* **Before and after images**
++++++++

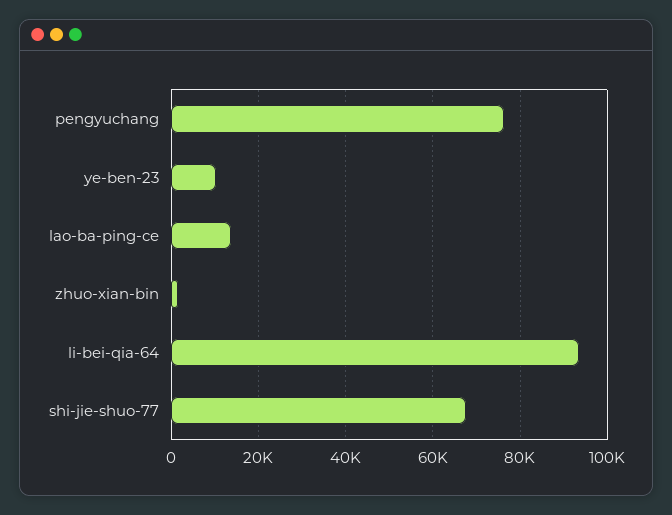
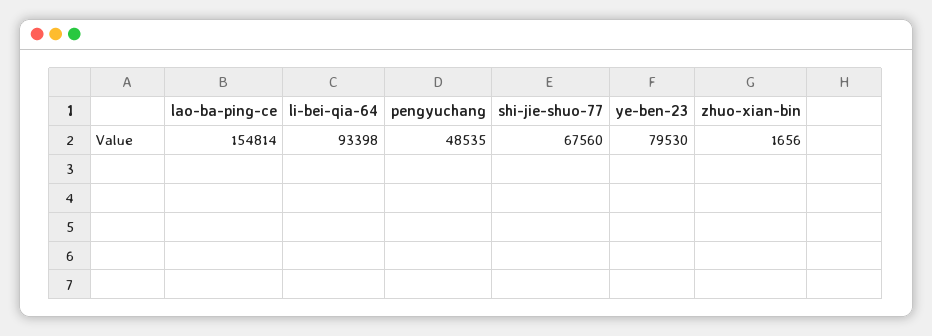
pengyuchang: 76000 -> 48535
ye-ben-23: 10000 -> 79530
lao-ba-ping-ce: 14000 -> 154814

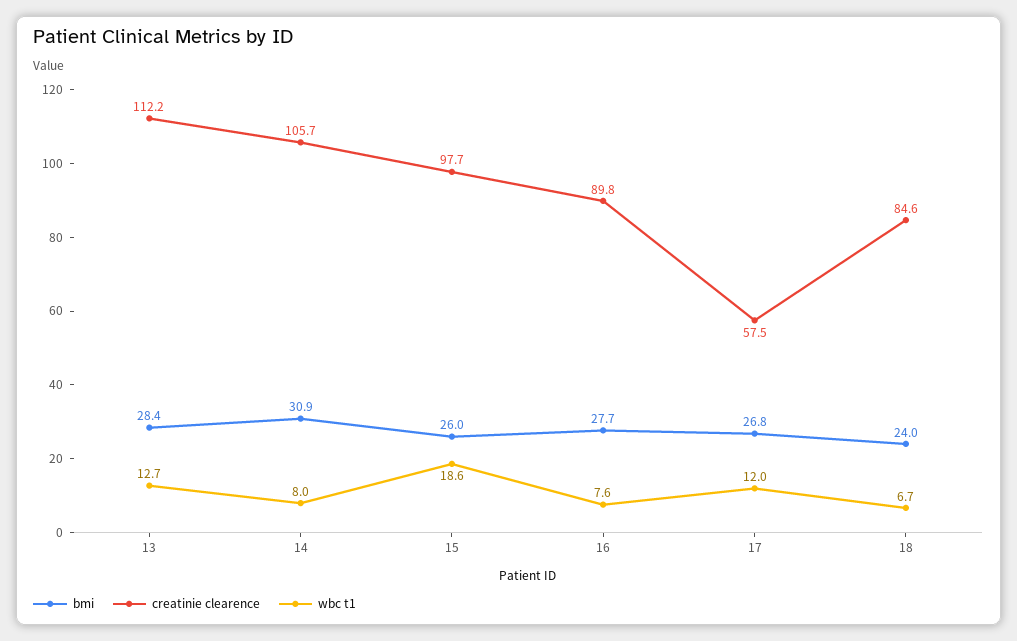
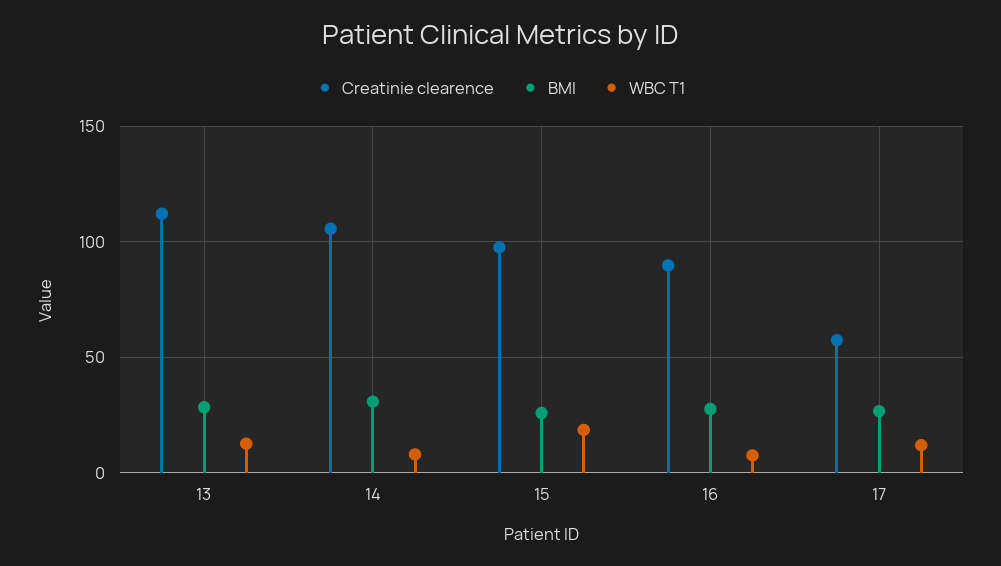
bmi, 18: 24 -> none
creatinie clearence, 18: 84.6 -> none
wbc t1, 18: 6.7 -> none

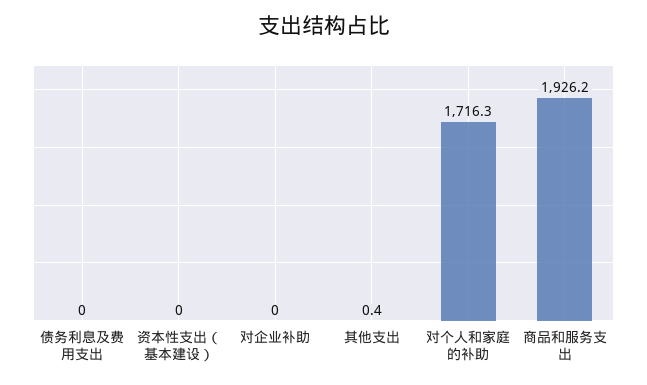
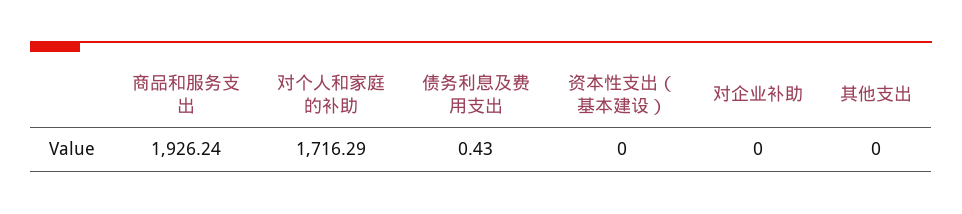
债务利息及费用支出: 0 -> 0.43
其他支出: 0.4 -> 0

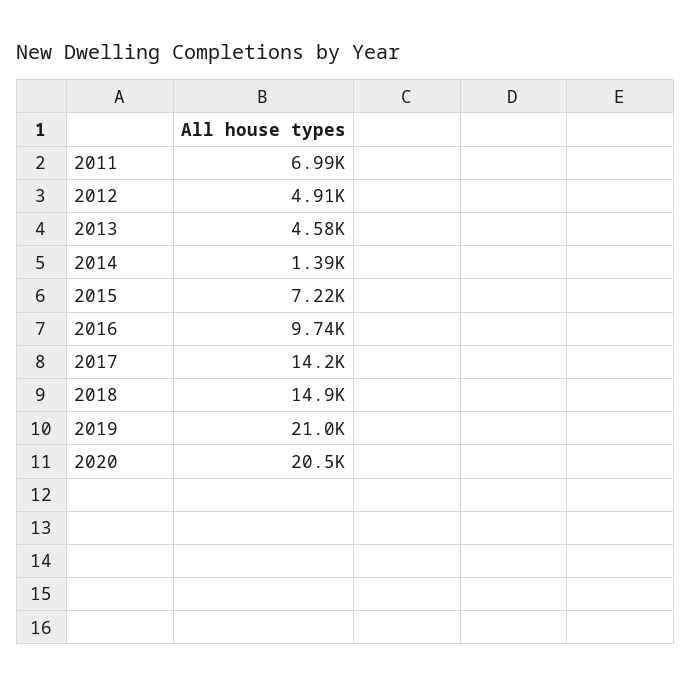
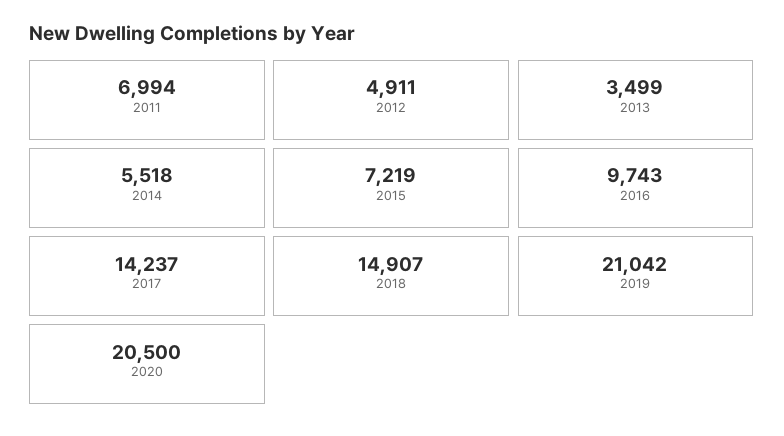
2013: 4580 -> 3499
2014: 1390 -> 5518

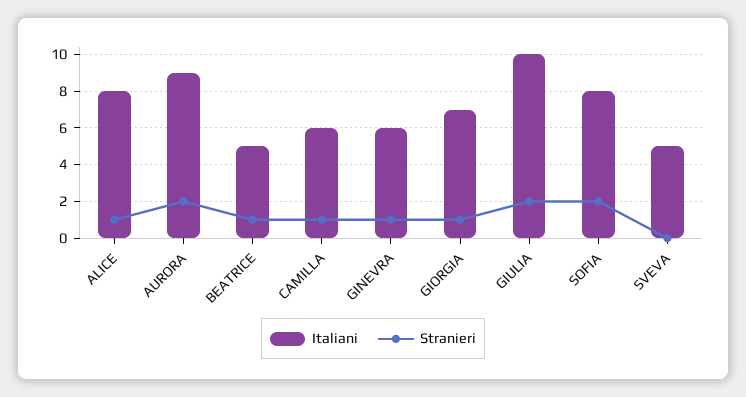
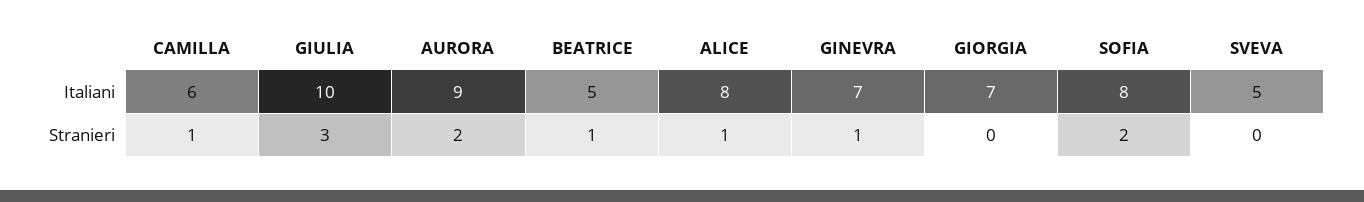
Italiani, GINEVRA: 6 -> 7
Stranieri, GIORGIA: 1 -> 0
Stranieri, GIULIA: 2 -> 3

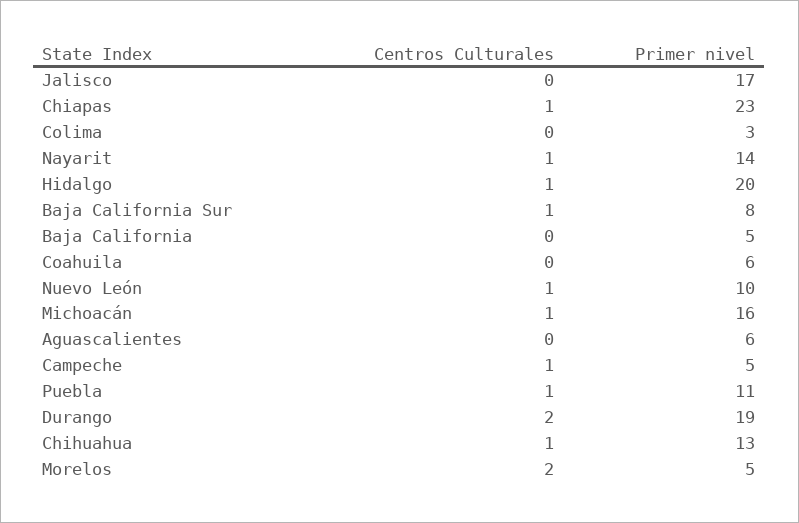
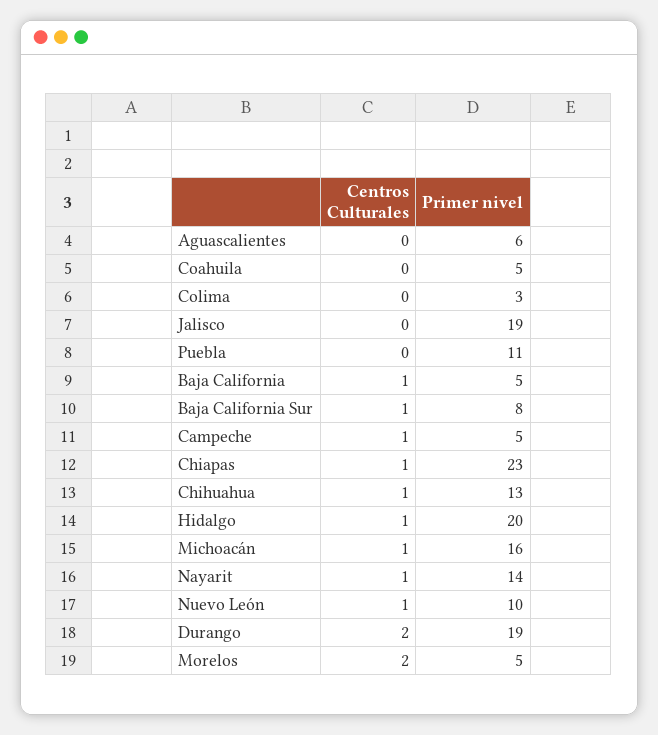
Primer nivel, Jalisco: 17 -> 19
Centros Culturales, Baja California: 0 -> 1
Primer nivel, Coahuila: 6 -> 5
Centros Culturales, Puebla: 1 -> 0

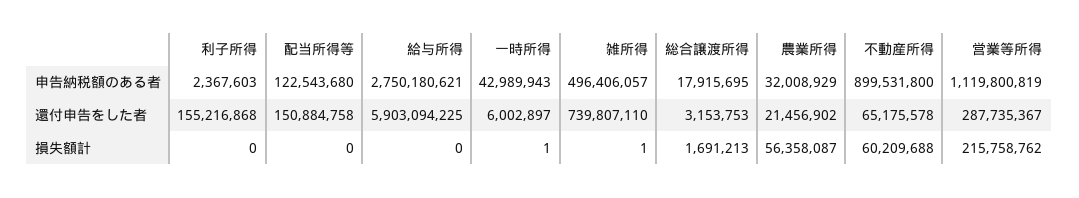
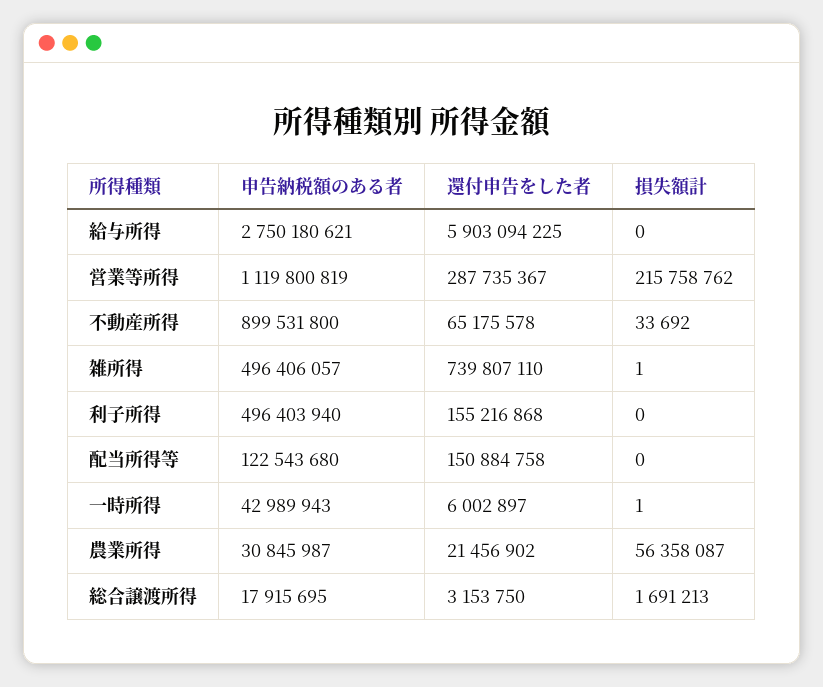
利子所得, 申告納税額のある者: 2367603 -> 496403940
農業所得, 申告納税額のある者: 32008929 -> 30845987
総合譲渡所得, 還付申告をした者: 3153753 -> 3153750
不動産所得, 損失額計: 60209688 -> 33692

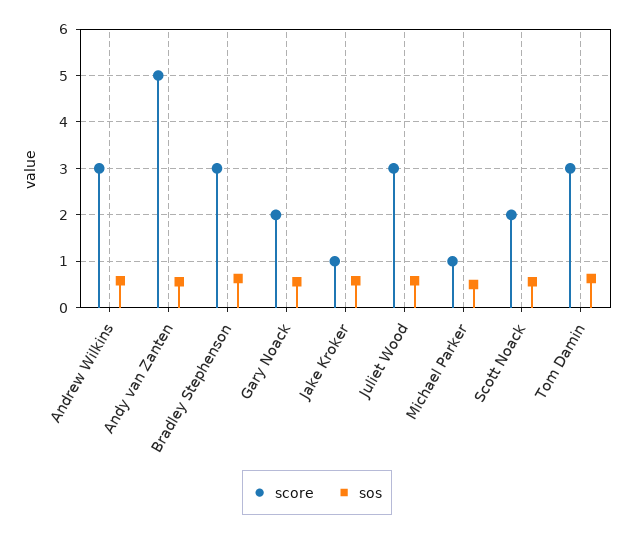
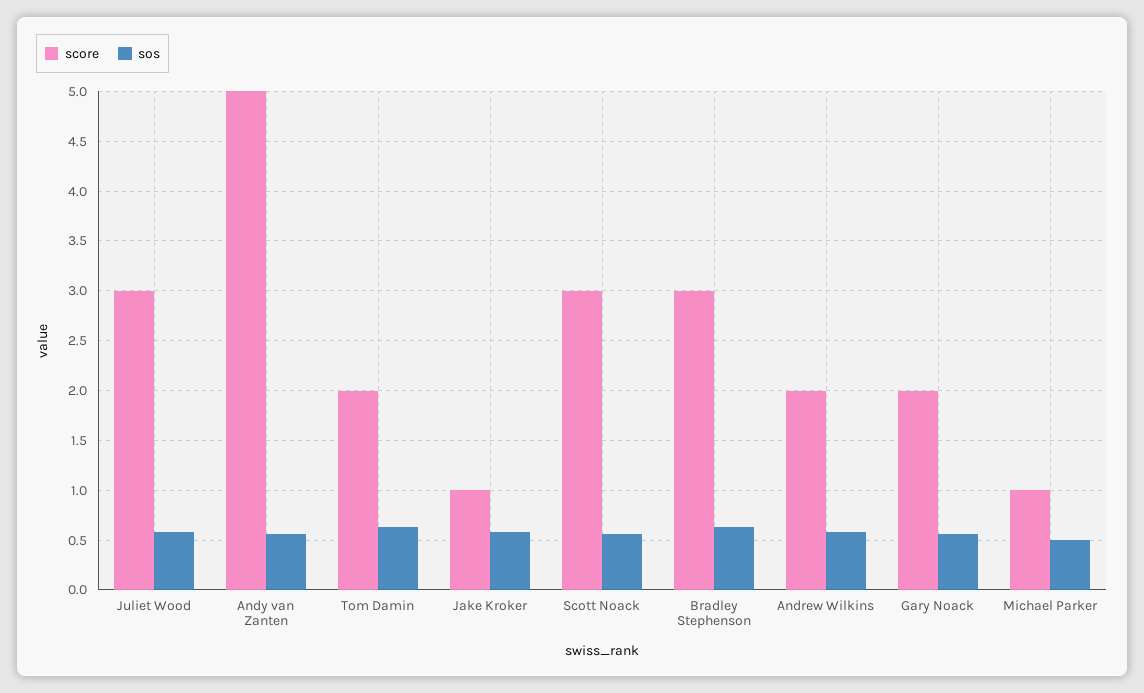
score, Andrew Wilkins: 3 -> 2
score, Scott Noack: 2 -> 3
score, Tom Damin: 3 -> 2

++++++++

Write out the line that contains "Primer nivel, Coahuila: 6 -> 5" and every line after it to the end of the data, exactly as they stand. Omit the pictures.

Primer nivel, Coahuila: 6 -> 5
Centros Culturales, Puebla: 1 -> 0

利子所得, 申告納税額のある者: 2367603 -> 496403940
農業所得, 申告納税額のある者: 32008929 -> 30845987
総合譲渡所得, 還付申告をした者: 3153753 -> 3153750
不動産所得, 損失額計: 60209688 -> 33692

score, Andrew Wilkins: 3 -> 2
score, Scott Noack: 2 -> 3
score, Tom Damin: 3 -> 2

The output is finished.